Toutefois, autant François Bélisle que d’autres conseillers ayant questionné la tournure des événements au cours des derniers jours, dont Valérie Renaud-Martin et Luc Tremblay, se rallient à la décision du conseil de poursuivre les discussions après les Fêtes. «Ça va nous permettre de prendre une décision plus éclairée avec toutes les données nécessaires», déclare Mme Renaud-Martin. «La seule chose que je déplore, c’est l’enchaînement des événements qui ont fait qu’on en est venu à devoir prendre une décision presque avec le couteau sous la gorge. Mais de reporter la décision, c’est sage et on va pouvoir prendre une décision plus réfléchie», ajoute Luc Tremblay.

Tableau indicateur

Signe que l’événementiel semble désormais un incontournable dans le développement du colisée, la Ville a approuvé un règlement mardi soir, permettant l’installation d’un tableau indicateur rétractable. Cet investissement s’élève à 500 000 $, un montant qui s’inscrit toutefois toujours à l’intérieur de l’enveloppe budgétaire du colisée, assure le maire Lamarche.

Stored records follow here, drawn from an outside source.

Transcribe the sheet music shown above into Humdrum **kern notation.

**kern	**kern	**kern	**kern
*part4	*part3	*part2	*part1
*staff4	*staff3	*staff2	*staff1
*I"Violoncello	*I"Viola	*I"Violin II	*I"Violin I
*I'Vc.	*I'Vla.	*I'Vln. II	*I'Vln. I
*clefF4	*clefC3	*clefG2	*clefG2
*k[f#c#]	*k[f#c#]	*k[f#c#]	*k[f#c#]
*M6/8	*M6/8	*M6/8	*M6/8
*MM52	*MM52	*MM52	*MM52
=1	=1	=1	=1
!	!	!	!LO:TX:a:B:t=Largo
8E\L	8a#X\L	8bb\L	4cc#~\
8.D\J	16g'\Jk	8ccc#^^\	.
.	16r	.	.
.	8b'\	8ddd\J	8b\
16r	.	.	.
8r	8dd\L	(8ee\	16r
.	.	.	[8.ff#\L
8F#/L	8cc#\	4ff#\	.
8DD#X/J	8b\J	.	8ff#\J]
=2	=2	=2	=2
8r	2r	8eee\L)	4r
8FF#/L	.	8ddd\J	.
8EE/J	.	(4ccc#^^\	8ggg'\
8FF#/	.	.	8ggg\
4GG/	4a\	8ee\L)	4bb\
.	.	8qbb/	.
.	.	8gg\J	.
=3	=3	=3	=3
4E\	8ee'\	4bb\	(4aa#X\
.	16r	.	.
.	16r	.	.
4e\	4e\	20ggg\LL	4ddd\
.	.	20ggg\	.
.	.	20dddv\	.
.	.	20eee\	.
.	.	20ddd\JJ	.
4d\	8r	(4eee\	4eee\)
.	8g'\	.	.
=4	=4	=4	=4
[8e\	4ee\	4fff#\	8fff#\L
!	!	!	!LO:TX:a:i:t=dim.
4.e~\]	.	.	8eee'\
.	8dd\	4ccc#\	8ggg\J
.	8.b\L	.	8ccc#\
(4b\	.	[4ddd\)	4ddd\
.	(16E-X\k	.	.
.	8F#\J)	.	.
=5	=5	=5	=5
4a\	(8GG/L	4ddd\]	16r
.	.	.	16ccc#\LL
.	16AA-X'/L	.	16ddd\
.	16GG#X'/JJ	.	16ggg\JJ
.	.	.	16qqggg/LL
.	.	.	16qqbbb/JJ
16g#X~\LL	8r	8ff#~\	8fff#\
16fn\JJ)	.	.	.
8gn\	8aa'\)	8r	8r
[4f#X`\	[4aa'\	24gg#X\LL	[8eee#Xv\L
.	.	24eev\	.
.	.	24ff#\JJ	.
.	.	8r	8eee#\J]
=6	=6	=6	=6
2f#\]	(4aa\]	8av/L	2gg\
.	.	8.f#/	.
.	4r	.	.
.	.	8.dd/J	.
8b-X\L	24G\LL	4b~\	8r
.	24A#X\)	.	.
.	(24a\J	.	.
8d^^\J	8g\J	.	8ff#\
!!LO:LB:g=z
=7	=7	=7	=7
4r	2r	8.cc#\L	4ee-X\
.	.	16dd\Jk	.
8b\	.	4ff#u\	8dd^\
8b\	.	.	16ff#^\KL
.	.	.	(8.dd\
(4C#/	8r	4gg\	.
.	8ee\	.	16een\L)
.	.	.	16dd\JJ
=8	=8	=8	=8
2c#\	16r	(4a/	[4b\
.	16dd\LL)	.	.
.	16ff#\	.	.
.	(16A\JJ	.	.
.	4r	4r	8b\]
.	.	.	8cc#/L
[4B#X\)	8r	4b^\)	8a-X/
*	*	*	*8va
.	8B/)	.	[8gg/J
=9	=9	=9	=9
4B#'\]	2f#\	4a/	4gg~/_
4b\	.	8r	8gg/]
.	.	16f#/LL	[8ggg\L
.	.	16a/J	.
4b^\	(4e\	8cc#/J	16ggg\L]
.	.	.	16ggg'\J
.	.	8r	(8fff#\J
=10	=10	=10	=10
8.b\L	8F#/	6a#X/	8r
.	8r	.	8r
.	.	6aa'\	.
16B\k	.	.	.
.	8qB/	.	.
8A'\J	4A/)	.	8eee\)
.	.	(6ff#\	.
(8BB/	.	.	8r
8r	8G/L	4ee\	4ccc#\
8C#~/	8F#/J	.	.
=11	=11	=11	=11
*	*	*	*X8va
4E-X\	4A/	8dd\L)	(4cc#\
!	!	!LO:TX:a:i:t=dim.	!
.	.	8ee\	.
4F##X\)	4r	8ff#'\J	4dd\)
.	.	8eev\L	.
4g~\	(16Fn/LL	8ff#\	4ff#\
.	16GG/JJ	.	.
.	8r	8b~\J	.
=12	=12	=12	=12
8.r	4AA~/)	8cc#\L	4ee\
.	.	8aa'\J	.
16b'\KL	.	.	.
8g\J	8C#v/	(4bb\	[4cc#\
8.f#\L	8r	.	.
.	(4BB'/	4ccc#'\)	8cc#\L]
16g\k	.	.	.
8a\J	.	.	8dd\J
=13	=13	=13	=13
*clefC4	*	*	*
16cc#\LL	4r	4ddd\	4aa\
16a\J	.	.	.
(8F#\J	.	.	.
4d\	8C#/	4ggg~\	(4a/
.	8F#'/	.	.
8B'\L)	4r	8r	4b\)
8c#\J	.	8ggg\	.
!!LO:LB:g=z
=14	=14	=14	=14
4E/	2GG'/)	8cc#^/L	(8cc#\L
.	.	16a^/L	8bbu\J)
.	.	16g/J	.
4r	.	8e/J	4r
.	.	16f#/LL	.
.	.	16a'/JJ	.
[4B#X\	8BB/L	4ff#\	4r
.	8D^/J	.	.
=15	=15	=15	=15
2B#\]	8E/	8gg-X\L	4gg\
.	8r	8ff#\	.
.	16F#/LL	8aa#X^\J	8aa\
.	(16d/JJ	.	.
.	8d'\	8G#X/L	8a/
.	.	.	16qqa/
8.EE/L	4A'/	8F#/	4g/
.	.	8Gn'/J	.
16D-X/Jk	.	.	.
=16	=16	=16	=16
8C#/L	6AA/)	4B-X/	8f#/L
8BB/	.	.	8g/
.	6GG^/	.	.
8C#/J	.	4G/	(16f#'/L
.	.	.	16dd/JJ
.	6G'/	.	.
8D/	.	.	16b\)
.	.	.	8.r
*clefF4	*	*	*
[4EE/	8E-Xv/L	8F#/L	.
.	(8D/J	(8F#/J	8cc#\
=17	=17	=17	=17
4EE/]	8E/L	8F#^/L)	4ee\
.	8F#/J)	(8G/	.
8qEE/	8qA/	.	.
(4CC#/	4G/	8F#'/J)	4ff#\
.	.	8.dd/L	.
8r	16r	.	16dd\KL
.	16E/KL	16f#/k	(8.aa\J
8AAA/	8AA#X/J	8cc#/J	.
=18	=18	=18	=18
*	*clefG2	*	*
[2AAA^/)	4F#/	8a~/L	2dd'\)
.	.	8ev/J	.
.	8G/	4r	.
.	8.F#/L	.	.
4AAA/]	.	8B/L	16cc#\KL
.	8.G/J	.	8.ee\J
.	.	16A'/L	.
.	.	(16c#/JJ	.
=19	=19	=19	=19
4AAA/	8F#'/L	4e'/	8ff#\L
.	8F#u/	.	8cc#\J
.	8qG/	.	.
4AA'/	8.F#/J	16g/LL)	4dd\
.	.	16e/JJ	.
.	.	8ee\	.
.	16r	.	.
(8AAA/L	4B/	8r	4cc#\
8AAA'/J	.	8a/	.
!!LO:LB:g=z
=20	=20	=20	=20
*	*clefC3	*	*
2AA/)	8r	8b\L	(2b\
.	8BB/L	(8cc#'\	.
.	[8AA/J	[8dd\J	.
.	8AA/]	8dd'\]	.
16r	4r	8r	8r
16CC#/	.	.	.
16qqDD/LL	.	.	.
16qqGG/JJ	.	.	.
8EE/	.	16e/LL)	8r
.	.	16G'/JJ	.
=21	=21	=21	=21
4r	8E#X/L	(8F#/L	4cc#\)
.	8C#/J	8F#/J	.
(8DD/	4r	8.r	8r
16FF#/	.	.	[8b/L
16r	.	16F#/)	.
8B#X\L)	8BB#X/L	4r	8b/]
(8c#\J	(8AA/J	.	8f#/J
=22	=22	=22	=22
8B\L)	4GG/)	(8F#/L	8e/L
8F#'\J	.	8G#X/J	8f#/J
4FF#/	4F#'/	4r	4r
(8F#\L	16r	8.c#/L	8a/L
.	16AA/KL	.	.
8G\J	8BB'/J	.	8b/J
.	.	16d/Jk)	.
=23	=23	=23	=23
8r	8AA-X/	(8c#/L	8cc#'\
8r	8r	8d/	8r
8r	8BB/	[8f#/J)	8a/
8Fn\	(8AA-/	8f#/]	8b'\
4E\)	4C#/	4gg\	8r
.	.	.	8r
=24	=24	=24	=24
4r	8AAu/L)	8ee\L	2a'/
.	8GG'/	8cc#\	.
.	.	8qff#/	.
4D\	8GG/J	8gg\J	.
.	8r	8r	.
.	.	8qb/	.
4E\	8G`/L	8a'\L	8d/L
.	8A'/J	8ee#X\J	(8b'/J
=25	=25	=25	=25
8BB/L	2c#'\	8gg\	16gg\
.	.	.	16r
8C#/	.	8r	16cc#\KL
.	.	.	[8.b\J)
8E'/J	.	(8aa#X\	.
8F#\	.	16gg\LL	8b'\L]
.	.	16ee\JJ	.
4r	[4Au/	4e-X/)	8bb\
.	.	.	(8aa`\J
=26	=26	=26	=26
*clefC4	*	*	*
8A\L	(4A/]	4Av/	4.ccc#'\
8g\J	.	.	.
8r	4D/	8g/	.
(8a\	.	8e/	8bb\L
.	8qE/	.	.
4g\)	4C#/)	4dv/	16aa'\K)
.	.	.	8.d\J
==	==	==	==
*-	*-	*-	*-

Selon M. Lamarche, cet équipement était devenu nécessaire pour permettre de répondre aux exigences de potentiels organisateurs d’événements. Les deux candidats dans la course pour l’occupation du colisée ayant prévu le développement du volet événementiel dans leurs plans d’affaires, le maire Lamarche a indiqué que cette décision du conseil ne pouvait pas donner d’indication quant au choix des élus sur l’occupant du futur colisée.

Le conseil municipal de Trois-Rivières repousse à janvier la décision sur l’occupation du colisée.

Dean MacDonald souhaite se faire entendre rapidement

Même si la ECHL avait fixé une date butoir à la mi-décembre pour connaître les intentions de Trois-Rivières, Dean MacDonald croit qu’il peut étirer la fenêtre, à condition d’amorcer de réels pourparlers.

«Les délais sont de plus en plus serrés, c’est évident. Par contre, si la Ville est prête à me rencontrer et qu’on s’entend sur le fait qu’on veut travailler ensemble, il est possible de se rendre à la mi-janvier pour boucler les détails», explique l’homme d’affaires des Maritimes, qui n’attend qu’un appel pour expliquer en long et en large son offre. «Je peux prendre le prochain avion sans problème. Ça peut se faire par vidéoconférence aussi. J’espère seulement qu’on pourra se parler rapidement.»

MacDonald a répété être convaincu que la cohabitation est possible avec les Patriotes. «Je ne comprends pas pourquoi M. Lamarre dit le contraire. C’est exactement ce qu’on fait ici, à St.John’s, avec les Growlers de la ECHL et l’équipe de basket-ball. Quand tu as une aussi grosse infrastructure, l’important pour une ville, c’est de l’occuper le plus possible. Même en ajoutant de l’événementiel, comme on le fait ici à St. John’s, il reste des cases disponibles», souligne-t-il, en disant pouvoir de son côté travailler avec Evenko pour attirer des spectacles, si on lui en donne l’occasion. «C’est déjà un partenaire pour nous. Il y a moyen de travailler tous ensemble pour faire de ce Colisée un endroit vivant, avec une offre diversifiée. Pourquoi ne pas se mettre au travail le plus rapidement possible ? Ça fait un bout de temps que j’attends le signal pour commencer à négocier une entente qui peut plaire à tout le monde. De mon côté, tout est prêt.»